Seeing the end of his match against Ons Jabeur of Tunisia, Andreescu refused to seek electronic intervention on a crucial shot called by the line judge. From across the net, Jabeur, who was close to the ball as it landed, advised Andreescu not to waste one of his three challenges for the set, saying the ball was already out. The match continued, although not before television viewers saw a computerized replay showing the ball landing on the line.
“I trust Ons,” said Andreescu after Jabeur came back to defeat him in three sets, 3-6, 6-3, 6-4.
Andreescu explained that he was thinking about his previous match, a three-set marathon decided by a final-set tiebreaker, where he said he “wasted” some challenges.
Against Jabeur, he thought, “I’ll save it, just in case.”
Bad idea. Jabeur won that game, and the set, and then the match.
In Court No. 12, the challenge system causes another kind of confusion. Lehecka had a match point against Tommy Paul when he raised his hand to challenge a call after returning a shot from Paul that landed on the line. His request for a challenge came when Paul hit the next shot into the net.
The point is replayed.

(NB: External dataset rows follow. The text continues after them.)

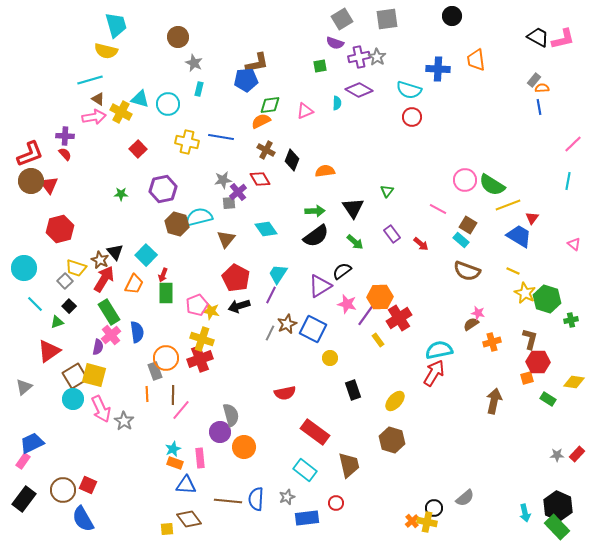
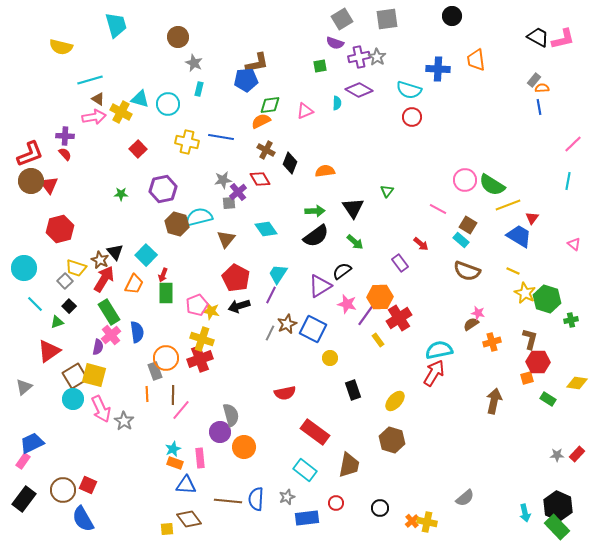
yellow semicircle at (106, 51): moved 45 px left, 4 px up
black diamond at (292, 160): moved 2 px left, 3 px down
purple rectangle at (392, 234): moved 8 px right, 29 px down
yellow diamond at (574, 382): moved 3 px right, 1 px down
brown trapezoid at (349, 465): rotated 24 degrees clockwise
black circle at (434, 508): moved 54 px left
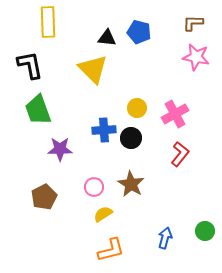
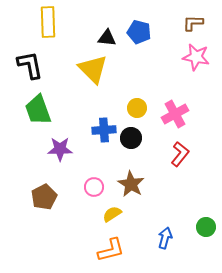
yellow semicircle: moved 9 px right
green circle: moved 1 px right, 4 px up
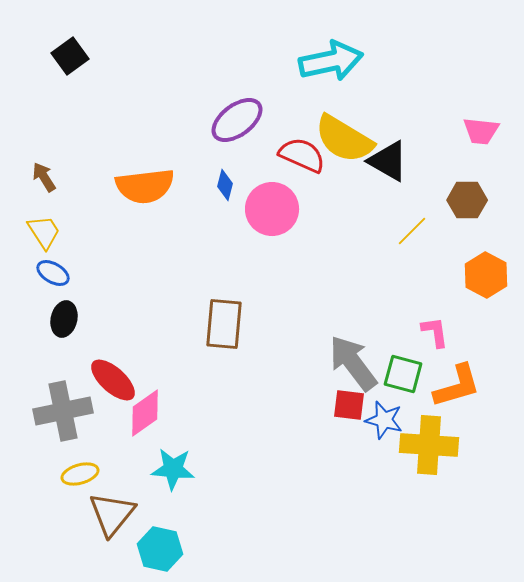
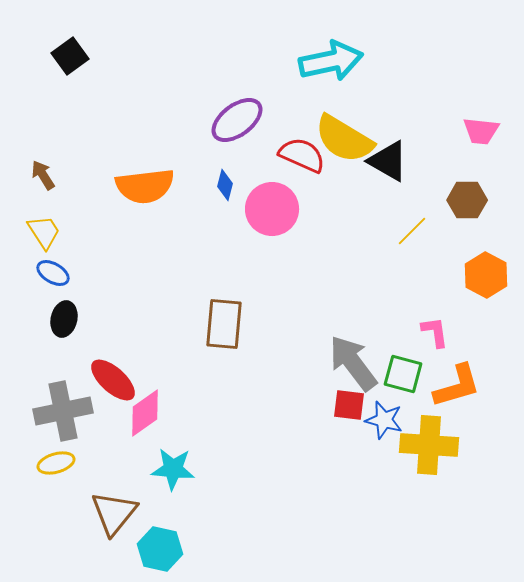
brown arrow: moved 1 px left, 2 px up
yellow ellipse: moved 24 px left, 11 px up
brown triangle: moved 2 px right, 1 px up
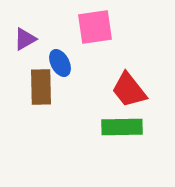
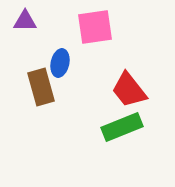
purple triangle: moved 18 px up; rotated 30 degrees clockwise
blue ellipse: rotated 40 degrees clockwise
brown rectangle: rotated 15 degrees counterclockwise
green rectangle: rotated 21 degrees counterclockwise
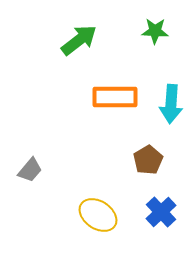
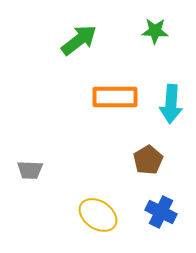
gray trapezoid: rotated 52 degrees clockwise
blue cross: rotated 20 degrees counterclockwise
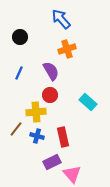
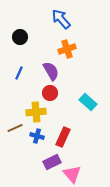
red circle: moved 2 px up
brown line: moved 1 px left, 1 px up; rotated 28 degrees clockwise
red rectangle: rotated 36 degrees clockwise
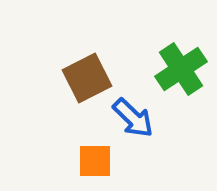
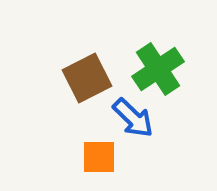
green cross: moved 23 px left
orange square: moved 4 px right, 4 px up
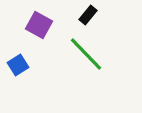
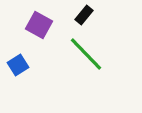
black rectangle: moved 4 px left
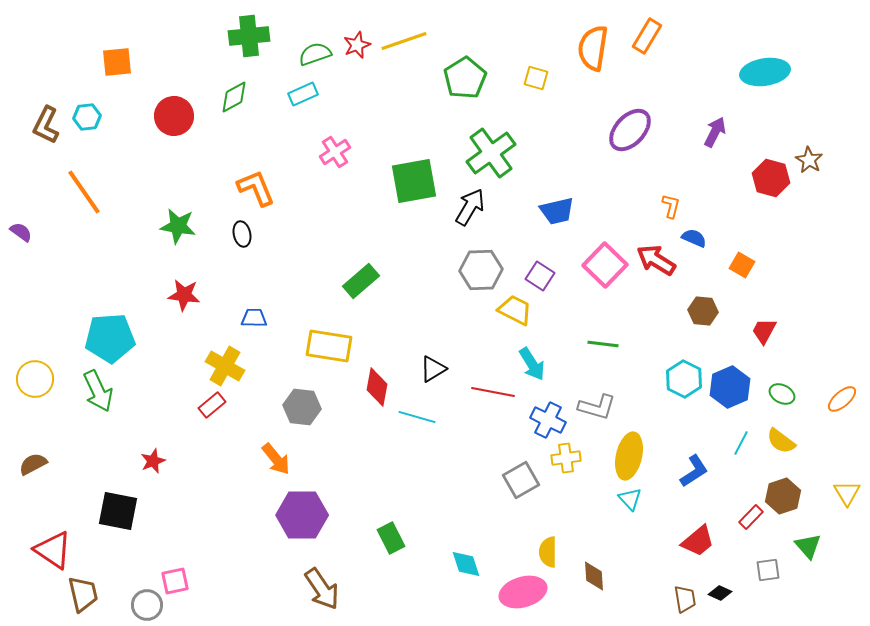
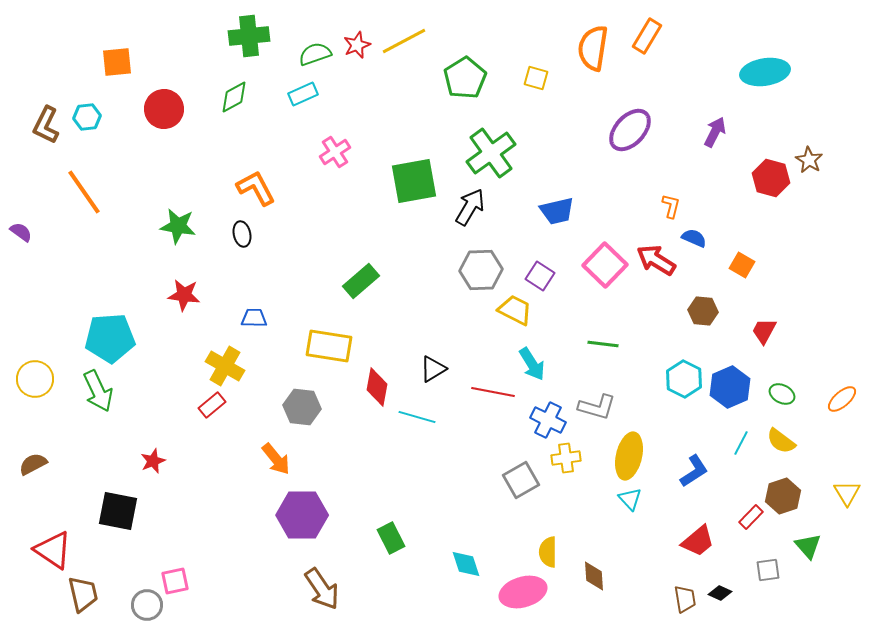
yellow line at (404, 41): rotated 9 degrees counterclockwise
red circle at (174, 116): moved 10 px left, 7 px up
orange L-shape at (256, 188): rotated 6 degrees counterclockwise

Paul wins it, and then the set moment, forcing a deciding set. Lehecka won, but had to run for half an hour. Venus Williams lost on match point in her first-round match in another complicated sequence involving a challenge.
Leylah Fernandez, a two-time Grand Slam finalist from Canada, said she likes the tradition of line judges at Wimbledon as the world increasingly succumbs to technology.
Then again, he added, if “it costs me a match, maybe it’s a different answer.”
That’s where Murray, the two-time Wimbledon champion, found himself after his loss on Friday afternoon. By the time he arrived at his news conference, he learned that his slow, sharply angled backhand return serve that landed just a few yards from the umpire had clipped the line.
The point would give him two chances to break Tsitsipas’ serve and serve out the match. When he was told the shot was in, his eyes widened with surprise, then fell to the floor.
Murray now knows what everyone else has seen.
The ball landed under the umpire’s nose, which confirmed the call, Murray said. He couldn’t imagine how anyone had missed it. He actually likes having the line judges, he added. Maybe it was his fault for not using the challenge.
“In the end,” he said, “the umpire made a poor call that was right in front of him.”